Before 2019 and the acquisition of Pony Boy, Tower Theatre was using Square. Because of the nature of the venue's operations and growth, Stephen and the team had to reevaluate the tech they used.

"Square has a lot of beautiful features, they have a lot of high-tech back end. One of the key features that was missing from Square is the ability to to swipe a card and open the tab," Stephen said. "It seems like a very simple thing, but there's a whole mechanism of preauthorizing card and storing that information and capturing it that Square just hadn't figured out how to do."

Using Heartland Restaurant has made it easy for the Tower to heighten the experience for customers, and thus improve their revenue.

Using Heartland Restaurant has made it easy for the Tower to heighten the experience for customers, and thus improve their revenue.

"You can now leave a Tower concert with your beer and walk into Pony Boy and keep going," Stephen said. "You don't have to trash it at the door. Go to the dance party on the same tab because we're running Heartland."

Stephen says that they actively like to stay ahead of the curve to strive for the best experience possible.
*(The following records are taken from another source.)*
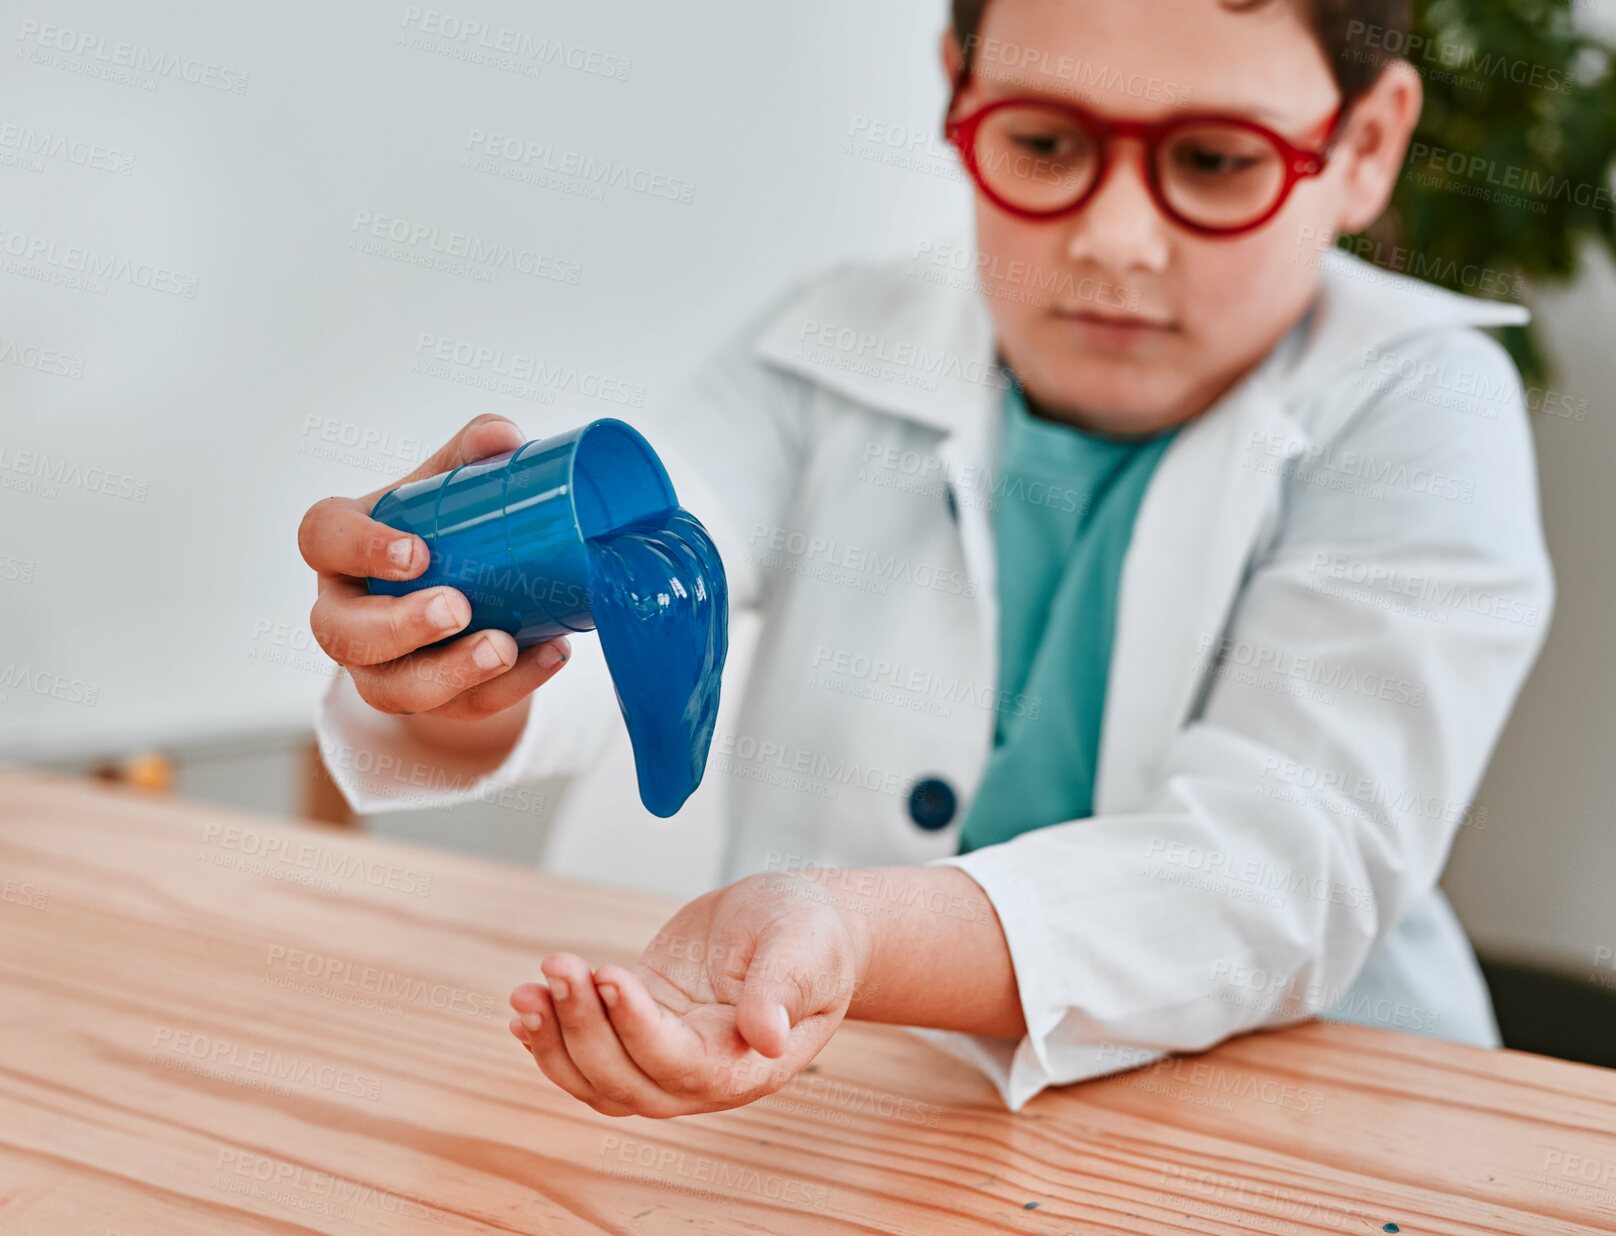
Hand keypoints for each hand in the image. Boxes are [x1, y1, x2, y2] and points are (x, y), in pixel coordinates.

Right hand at [296, 414, 570, 720]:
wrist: (458, 593)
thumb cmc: (439, 532)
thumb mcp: (446, 489)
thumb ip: (470, 455)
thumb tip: (505, 437)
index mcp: (340, 547)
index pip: (321, 539)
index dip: (360, 548)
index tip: (416, 551)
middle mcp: (344, 612)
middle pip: (343, 632)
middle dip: (400, 626)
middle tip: (458, 607)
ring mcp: (377, 668)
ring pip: (392, 690)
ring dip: (449, 674)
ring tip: (503, 648)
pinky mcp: (425, 705)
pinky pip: (459, 711)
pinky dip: (511, 688)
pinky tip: (550, 655)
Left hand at [507, 872, 871, 1117]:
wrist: (801, 925)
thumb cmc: (812, 936)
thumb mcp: (805, 949)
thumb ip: (783, 990)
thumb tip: (765, 1035)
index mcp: (746, 1064)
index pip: (679, 1064)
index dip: (636, 1027)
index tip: (608, 975)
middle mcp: (702, 1076)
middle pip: (626, 1081)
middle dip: (582, 1029)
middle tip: (559, 966)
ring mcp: (666, 1057)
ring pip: (597, 1080)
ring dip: (555, 1040)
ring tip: (527, 991)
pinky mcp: (640, 1027)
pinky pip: (587, 1055)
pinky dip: (551, 1038)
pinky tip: (526, 1006)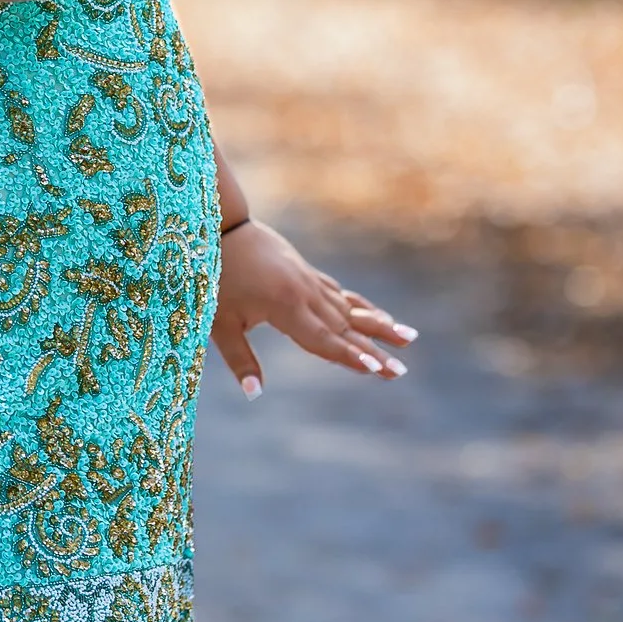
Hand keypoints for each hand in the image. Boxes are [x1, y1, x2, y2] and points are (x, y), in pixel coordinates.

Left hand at [209, 219, 416, 397]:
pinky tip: (376, 315)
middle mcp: (304, 293)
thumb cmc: (214, 278)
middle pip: (345, 328)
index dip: (349, 357)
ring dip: (378, 325)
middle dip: (375, 350)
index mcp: (285, 307)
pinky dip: (361, 305)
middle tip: (402, 371)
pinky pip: (339, 293)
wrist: (220, 227)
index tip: (377, 370)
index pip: (323, 339)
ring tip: (409, 338)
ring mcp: (308, 280)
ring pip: (349, 308)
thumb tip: (254, 394)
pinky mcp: (305, 271)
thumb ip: (239, 359)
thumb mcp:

"We're always adopting new and interesting technology to try to make the experience better for people," Stephen said.

Live band playing

Looking to the future of the Tower and Oklahoma City's local music scene

Tower Theatre and its companion venues are an important part of Oklahoma City becoming a stop for touring musicians, as well as helping homegrown talent find their audiences. According to Stephen, the city needs an "ecosystem of venues," at various capacity levels, from small venues and music clubs to medium and large venues in order to serve as a thriving music hub.

"What you have to have in a city like ours, especially to really land and stay on the map, is that infrastructure because a band won't want to come to your city unless they know they can sell tickets," Stephen said. "You need a 150 capacity venue, you need a 500 capacity, you need a thousand, you need a 3,000. You've got to have those pieces of the puzzle because a band wants to grow through a market. If you don't have that, you can't grow that artist in your market. And so you will miss those opportunities."

While building a local music ecosystem where touring bands and local bands alike have spaces to perform gigs, Stephen and team know that the target audience for their work is the community. Having spaces for musical performance is one thing, but the venues also can be places for the community to have places to gather.

"I mean, we literally have had funerals, rallies, political debates. Church service happens here every Sunday, it's everything," Stephen said. "The community needs those spaces."